US Sustainable Finance Resilience to Rate Pressures
Green bond issuance is only one piece of an expanding US sustainable finance market, which also encompasses sustainability-linked loans. In 2024, both JPMorgan and Bank of America reported more than $20 billion in sustainability-linked transactions, a number that reflects robust demand even in a higher-interest-rate environment. Companies are growing more comfortable composing transactions that can survive scrutiny for greenwashing, a factor that had limited some sustainable finance work to date.
In fact, the broad US sustainable debt market is proving resilient, coming in at $194 billion in Q3 2024. This places the US above supranational and the Chinese economies. Such does emphasize the domestic sustainability finance strength-of-the-US economy against change in its economic and policy context.

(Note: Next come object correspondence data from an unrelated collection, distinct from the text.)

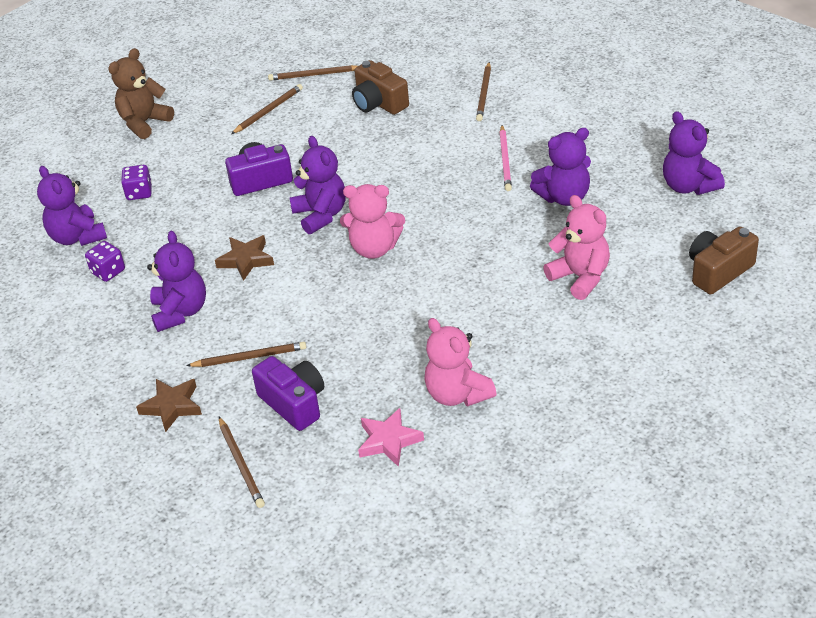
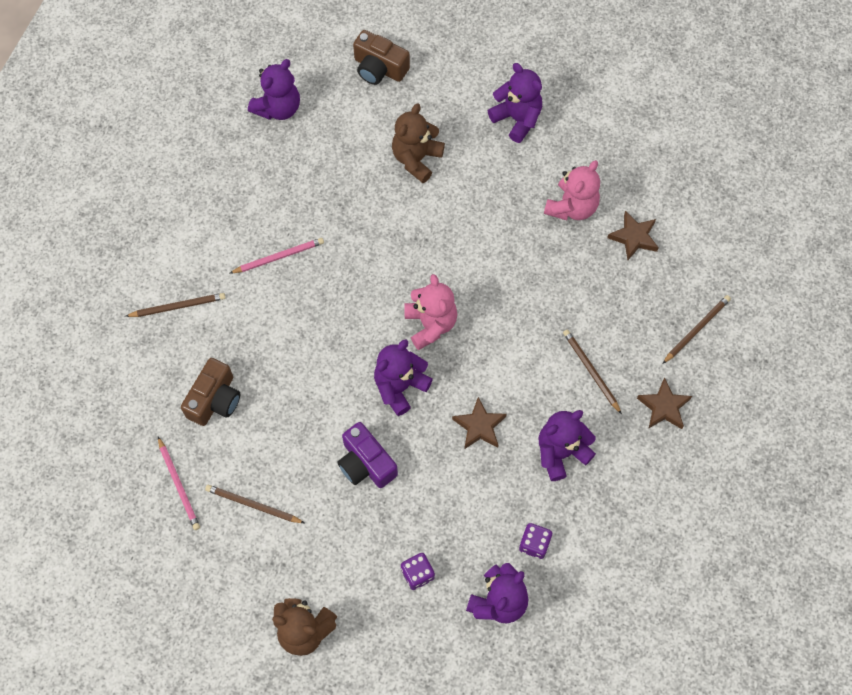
camera: 115 degrees left, 25 degrees up
(294, 403) = (625, 317): purple camera -> none
(314, 75) = (179, 484): brown pencil -> pink pencil
(389, 441) = (634, 237): pink star -> brown star
(564, 197) = (318, 196): purple teddy bear -> purple teddy bear (517, 119)
(580, 277) = (416, 159): pink teddy bear -> brown teddy bear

Bullish Sense on US Green Finance
US green bonds have continued to grow robustly even in a more challenging economic environment as Federal Reserve rates continue upward. Beneath the surface, this translates into unhindered momentum toward long-term sustainable goals. Policy support only has to gain with initiatives like the IRA, while innovative financing among municipal issuers could propel growth in local green projects.
The US green bond market is poised at the end of the year to challenge or even go beyond records it has set in its short history, testifying to the strength of sustainable finance in the face of both economic and environmental challenges. The US’s progress in this arena will likely set a model for countries seeking the fusion of economic growth with a sense of sustainability.